- Problem statement
The lines below from the one with "input [31:0]op2;" up to and including the one with "mux_2 #(.N(N)) mux_2_0" are what you should set down, exactly and without pictures.

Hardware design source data
┏━━

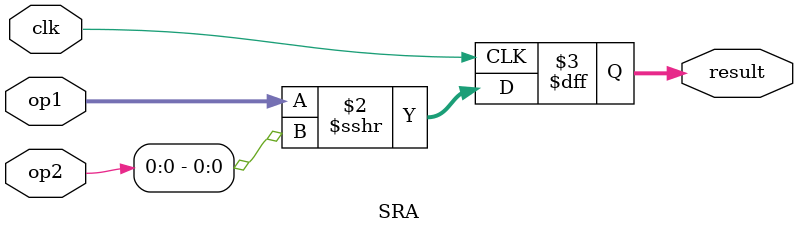
<source format=v>
module SRA(clk,op1,op2,result);
    input clk ;
    input [31:0] op1;
    input [31:0]op2;
    output integer result;

    always @(posedge clk)
    begin
  
        begin
            result = op1 >>> op2[0];
        end
    end
endmodule
</source>
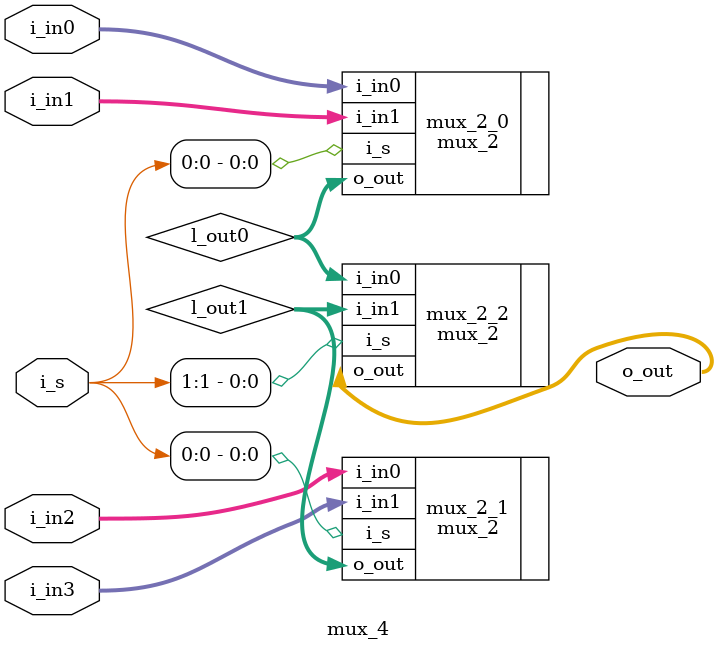
<source format=sv>
/**
 *4er Mux für N bits
 **/
module mux_4 #(parameter N=64) (input  logic [N-1:0]    i_in0,
                                                        i_in1,
                                                        i_in2,
                                                        i_in3,
                                input  logic [1:0]      i_s,
                                output logic [N-1:0]    o_out );
    logic [N-1:0] l_out0;
    logic [N-1:0] l_out1;

    mux_2 #(.N(N)) mux_2_0 ( .i_in0 ( i_in0 ),
                            .i_in1 ( i_in1 ),
                            .i_s   ( i_s[0] ),
                            .o_out ( l_out0 ) );

    mux_2 #(.N(N)) mux_2_1 ( .i_in0 ( i_in2 ),
                            .i_in1 ( i_in3 ),
                            .i_s   ( i_s[0] ),
                            .o_out ( l_out1 ) );

    mux_2 #(.N(N)) mux_2_2 ( .i_in0 ( l_out0 ),
                            .i_in1 ( l_out1 ),
                            .i_s   ( i_s[1] ),
                            .o_out ( o_out ) );
endmodule
</source>
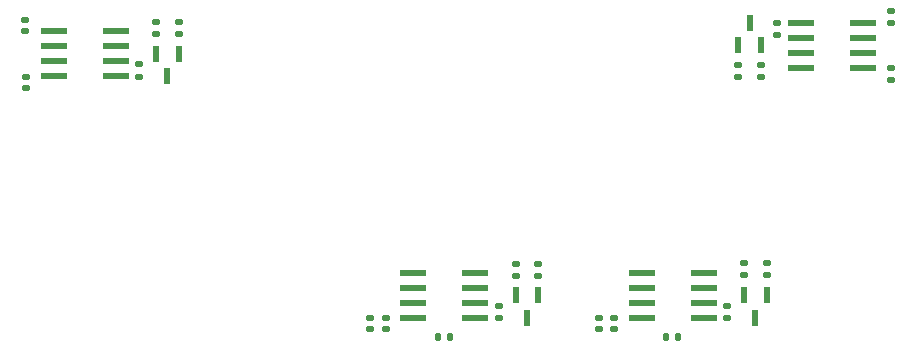
<source format=gbr>
%TF.GenerationSoftware,KiCad,Pcbnew,8.0.4*%
%TF.CreationDate,2024-08-06T12:25:02-05:00*%
%TF.ProjectId,sqrt_of_g,73717274-5f6f-4665-9f67-2e6b69636164,1.0.1*%
%TF.SameCoordinates,Original*%
%TF.FileFunction,Paste,Bot*%
%TF.FilePolarity,Positive*%
%FSLAX46Y46*%
G04 Gerber Fmt 4.6, Leading zero omitted, Abs format (unit mm)*
G04 Created by KiCad (PCBNEW 8.0.4) date 2024-08-06 12:25:02*
%MOMM*%
%LPD*%
G01*
G04 APERTURE LIST*
G04 Aperture macros list*
%AMRoundRect*
0 Rectangle with rounded corners*
0 $1 Rounding radius*
0 $2 $3 $4 $5 $6 $7 $8 $9 X,Y pos of 4 corners*
0 Add a 4 corners polygon primitive as box body*
4,1,4,$2,$3,$4,$5,$6,$7,$8,$9,$2,$3,0*
0 Add four circle primitives for the rounded corners*
1,1,$1+$1,$2,$3*
1,1,$1+$1,$4,$5*
1,1,$1+$1,$6,$7*
1,1,$1+$1,$8,$9*
0 Add four rect primitives between the rounded corners*
20,1,$1+$1,$2,$3,$4,$5,0*
20,1,$1+$1,$4,$5,$6,$7,0*
20,1,$1+$1,$6,$7,$8,$9,0*
20,1,$1+$1,$8,$9,$2,$3,0*%
G04 Aperture macros list end*
%ADD10RoundRect,0.135000X0.135000X0.185000X-0.135000X0.185000X-0.135000X-0.185000X0.135000X-0.185000X0*%
%ADD11R,2.209800X0.609600*%
%ADD12RoundRect,0.135000X-0.185000X0.135000X-0.185000X-0.135000X0.185000X-0.135000X0.185000X0.135000X0*%
%ADD13RoundRect,0.140000X-0.170000X0.140000X-0.170000X-0.140000X0.170000X-0.140000X0.170000X0.140000X0*%
%ADD14RoundRect,0.135000X0.185000X-0.135000X0.185000X0.135000X-0.185000X0.135000X-0.185000X-0.135000X0*%
%ADD15R,0.558800X1.320800*%
%ADD16RoundRect,0.140000X0.170000X-0.140000X0.170000X0.140000X-0.170000X0.140000X-0.170000X-0.140000X0*%
G04 APERTURE END LIST*
D10*
%TO.C,R11*%
X167040000Y-128230000D03*
X166020000Y-128230000D03*
%TD*%
D11*
%TO.C,Q5*%
X119452400Y-102370000D03*
X119452400Y-103640000D03*
X119452400Y-104910000D03*
X119452400Y-106180000D03*
X114220000Y-106180000D03*
X114220000Y-104910000D03*
X114220000Y-103640000D03*
X114220000Y-102370000D03*
%TD*%
D12*
%TO.C,R10*%
X121466200Y-105165001D03*
X121466200Y-106184999D03*
%TD*%
D13*
%TO.C,C13*%
X142300000Y-126618099D03*
X142300000Y-127578099D03*
%TD*%
D14*
%TO.C,R27*%
X172670000Y-123030001D03*
X172670000Y-122010001D03*
%TD*%
D10*
%TO.C,R6*%
X147719999Y-128230000D03*
X146700001Y-128230000D03*
%TD*%
D14*
%TO.C,R7*%
X175480000Y-102658100D03*
X175480000Y-101638100D03*
%TD*%
D12*
%TO.C,R8*%
X124786200Y-101595001D03*
X124786200Y-102614999D03*
%TD*%
D13*
%TO.C,C14*%
X140960000Y-126630000D03*
X140960000Y-127590000D03*
%TD*%
D11*
%TO.C,Q2*%
X177493800Y-105453100D03*
X177493800Y-104183100D03*
X177493800Y-102913100D03*
X177493800Y-101643100D03*
X182726200Y-101643100D03*
X182726200Y-102913100D03*
X182726200Y-104183100D03*
X182726200Y-105453100D03*
%TD*%
D12*
%TO.C,R26*%
X174570000Y-122010000D03*
X174570000Y-123030000D03*
%TD*%
D14*
%TO.C,R24*%
X153330000Y-123038101D03*
X153330000Y-122018101D03*
%TD*%
%TO.C,R9*%
X122886200Y-102615000D03*
X122886200Y-101595002D03*
%TD*%
D12*
%TO.C,R28*%
X171250000Y-125580000D03*
X171250000Y-126600000D03*
%TD*%
D11*
%TO.C,Q9*%
X169236200Y-122785000D03*
X169236200Y-124055000D03*
X169236200Y-125325000D03*
X169236200Y-126595000D03*
X164003800Y-126595000D03*
X164003800Y-125325000D03*
X164003800Y-124055000D03*
X164003800Y-122785000D03*
%TD*%
D15*
%TO.C,Q6*%
X153317500Y-124724801D03*
X155222500Y-124724801D03*
X154270000Y-126604401D03*
%TD*%
D12*
%TO.C,R25*%
X151910000Y-125588100D03*
X151910000Y-126608100D03*
%TD*%
D13*
%TO.C,C5*%
X111856200Y-106194999D03*
X111856200Y-107154999D03*
%TD*%
D16*
%TO.C,C6*%
X111816200Y-102335000D03*
X111816200Y-101375000D03*
%TD*%
D13*
%TO.C,C4*%
X185130000Y-105488100D03*
X185130000Y-106448100D03*
%TD*%
D15*
%TO.C,Q1*%
X174072500Y-103521399D03*
X172167500Y-103521399D03*
X173120000Y-101641799D03*
%TD*%
D12*
%TO.C,R5*%
X174060000Y-105208098D03*
X174060000Y-106228098D03*
%TD*%
D16*
%TO.C,C3*%
X185090000Y-101628102D03*
X185090000Y-100668102D03*
%TD*%
D13*
%TO.C,C15*%
X161640000Y-126609999D03*
X161640000Y-127569999D03*
%TD*%
D15*
%TO.C,Q8*%
X172657500Y-124716701D03*
X174562500Y-124716701D03*
X173610000Y-126596301D03*
%TD*%
D14*
%TO.C,R4*%
X172160000Y-106228099D03*
X172160000Y-105208099D03*
%TD*%
D15*
%TO.C,Q4*%
X122873700Y-104301701D03*
X124778700Y-104301701D03*
X123826200Y-106181301D03*
%TD*%
D13*
%TO.C,C16*%
X160360000Y-126640000D03*
X160360000Y-127600000D03*
%TD*%
D12*
%TO.C,R23*%
X155230000Y-122018100D03*
X155230000Y-123038100D03*
%TD*%
D11*
%TO.C,Q7*%
X149896200Y-122793100D03*
X149896200Y-124063100D03*
X149896200Y-125333100D03*
X149896200Y-126603100D03*
X144663800Y-126603100D03*
X144663800Y-125333100D03*
X144663800Y-124063100D03*
X144663800Y-122793100D03*
%TD*%
M02*

</source>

┗━━

- Output
    input [31:0]op2;
    output integer result;

    always @(posedge clk)
    begin
  
        begin
            result = op1 >>> op2[0];
        end
    end
endmodule
</source>
<source format=sv>
/**
 *4er Mux für N bits
 **/
module mux_4 #(parameter N=64) (input  logic [N-1:0]    i_in0,
                                                        i_in1,
                                                        i_in2,
                                                        i_in3,
                                input  logic [1:0]      i_s,
                                output logic [N-1:0]    o_out );
    logic [N-1:0] l_out0;
    logic [N-1:0] l_out1;

    mux_2 #(.N(N)) mux_2_0 ( .i_in0 ( i_in0 ),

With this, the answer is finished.